Array subclassing, .map and iterables (Re: Jan 30 TC39 Meeting Notes)
Allen Wirfs-Brock
allen at wirfs-brock.com
Wed Feb 13 16:49:27 PST 2013
On Feb 11, 2013, at 7:13 PM, Nathan Wall wrote:
> Thank you for this explanation. This is very interesting! If you don't mind, I have some questions/concerns I'd like to clear up. (In particular I want to make sure I understand; I don't intend to argue for one side or the other ATM, but this change may require me to refactor some old code to be future-ready).
>
> Allen Wirfs-Brock wrote:
>> The choice we agreed to, at the meeting is
>>
>> 1) Array.prototype.map produces the same kind of array that it was applied to, so:
>>
>> for the above example
>> m instance of V will be true.
>> intArray.map(v=>v.toSring()) produces an Int32Array. The strings produced by the map function get converted back to numbers.
>
> Sounds cool! Does it work?
>
> I rely on the genericness of Array methods quite a lot. For example, it's fairly common for me to write something like the following:
>
> var map = Function.prototype.call.bind(Array.prototype.map),
> select = document.querySelectorAll.bind(document);
>
> var ids = map(select('div'), function(el) { return el.id; });
>
> Currently this would get me an array of string ids for every div on a page. In a future ES6 with a future DOM where NodeList extends Array, will `ids` no longer hold an array of strings but try to remain a NodeList?

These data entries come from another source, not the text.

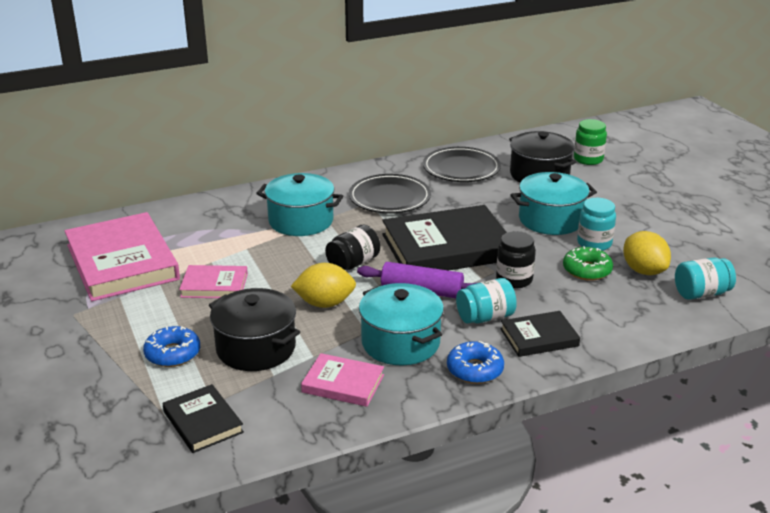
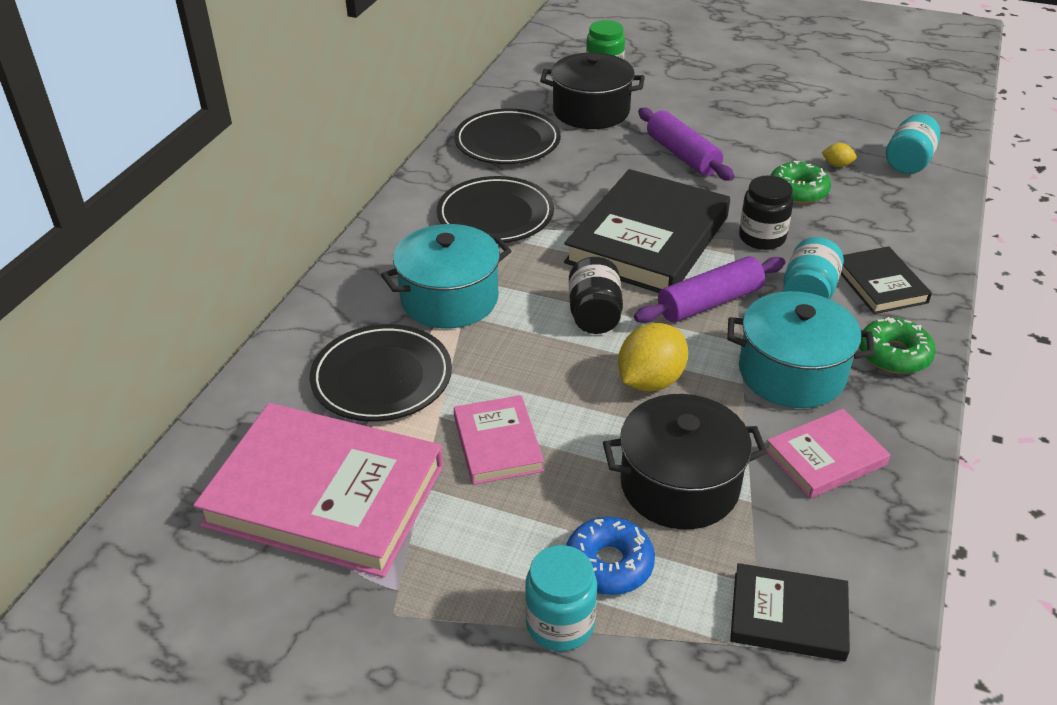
camera: 45 degrees left, 10 degrees up
(214, 285) = (497, 443): pink book -> pink book turned 60 degrees counterclockwise
(216, 235) = (382, 378): none -> black plate
(475, 370) = (894, 354): blue donut -> green donut
(539, 337) = (880, 284): black book -> black book turned 45 degrees counterclockwise
(551, 220) = (683, 155): turquoise pot -> purple rolling pin
(594, 243) = (757, 160): turquoise jar -> turquoise jar (560, 624)
(643, 271) = (837, 165): yellow lemon -> yellow lemon, size x0.47

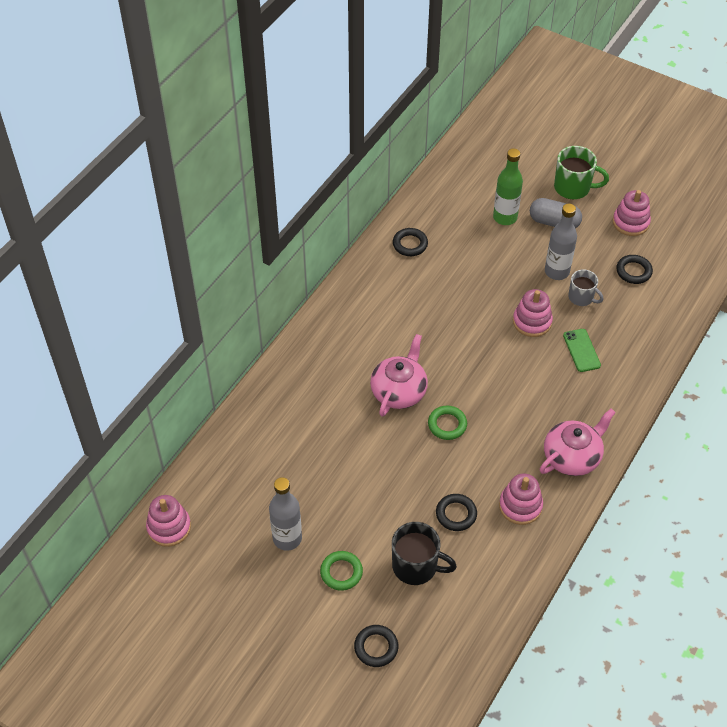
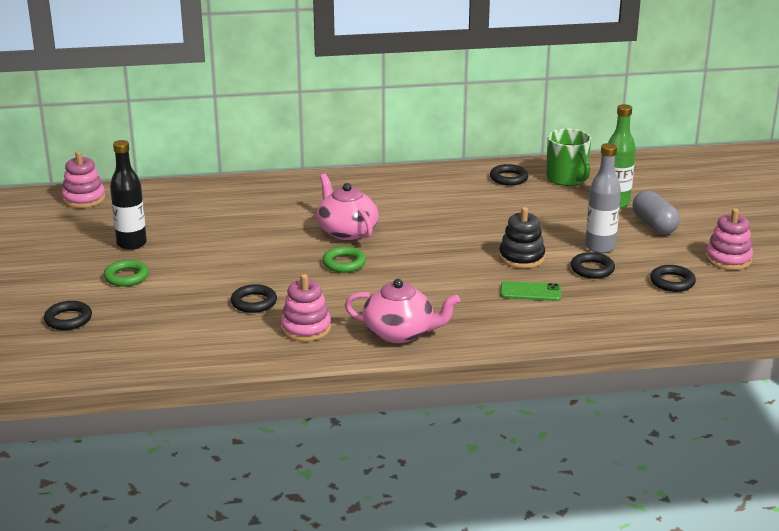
camera: 50 degrees right, 25 degrees down
(287, 538) = (131, 244): grey bottle -> black bottle
(399, 391) = (346, 231): pink teapot -> pink teapot turned 105 degrees counterclockwise
(416, 566) = (174, 305): black mug -> none
(532, 322) = (521, 257): pink stacking toy -> black stacking toy
(573, 188) = (712, 218): green mug -> green mug (567, 178)
(581, 297) = (592, 269): grey mug -> black ring
(581, 350) = (530, 292): green phone -> green phone turned 60 degrees clockwise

Anything that works with ES5 semantics should continue to work, assuming nothing else changes.
If NodeList was turned into an actual subclass of Array, then the default behavior of Array.prototype.map when applied to a NodeList will be to create a new NodeList, assuming that NodeList supports all the mechanism that map uses to create its result object. Of course, the design of this new NodeList has the option of over-riding the inherited definition of map and/or opt-ing out of the create something other than Array instance behavior.
Regardless, because of backwards compatibility concerns, I'm skeptical that NodeList could ever be made into an Array subclass. It seems more likely that a new kind of DOM Node collection that was an Array subclass might be introduced
>
> There's a good chance this will break some of my code. I'm capable of changing my code and writing this to be more future-friendly from now on (I'm not one who prefers backwards compatibility over a better language). But I would have always assumed I was doing things correctly before, and I'm curious if the rest of the internet will be okay..?
We can't break existing code. Where things get messy is when old code is combined with new code that uses new features. For example, you map function will produce a SubArray instance if it is called with a SubArray instance assuming that SubArray is a real ES6 subclass of Array as its first argument.